When you are finished with your program, answer the questions from Step 0, and put your answers in your repository's README.md. Your repository should have the files:

	       cs136lab02_wordgen-USERNAME/
                     FrequencyList.java
                     Table.java
                     Wordgen.java
                     README.md
      

Submitting Your Lab

As you complete various milestones, you should commit your changes and push them. Commit early and often. When the deadline arrives, we will retrieve the latest version of your code. If you are confident that you are done, please include "Lab Submission" as the commit message for your final commit. If you later decide that you have more edits to make, it is OK. We will look at the latest commit before the deadline.

We will know that the files are yours because they are in your git repository.
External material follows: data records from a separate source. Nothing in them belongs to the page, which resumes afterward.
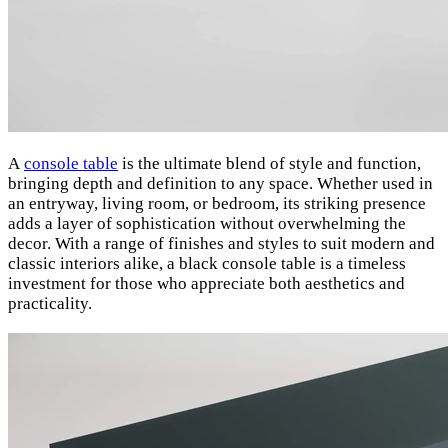
A
console table
is the ultimate blend of style and function,
bringing depth and definition to any space. Whether used in
an entryway, living room, or bedroom, its striking presence
adds a layer of sophistication without overwhelming the
decor. With a range of finishes and styles to suit modern and
classic interiors alike, a black console table is a timeless
investment for those who appreciate both aesthetics and
practicality.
Do not include identifying information in the code that you submit. Our goal is to grade the programs anonymously to avoid any bias. However, in your README.md file, please cite any sources of inspiration or collaboration (e.g., conversations with classmates). We take the honor code very seriously, and so should you. Please include the statement "I am the sole author of the work in this repository." In the comments at the top your Java files.

[1] Claude Shannon, "A mathematical theory of communication", Bell System Technical Journal, 1948.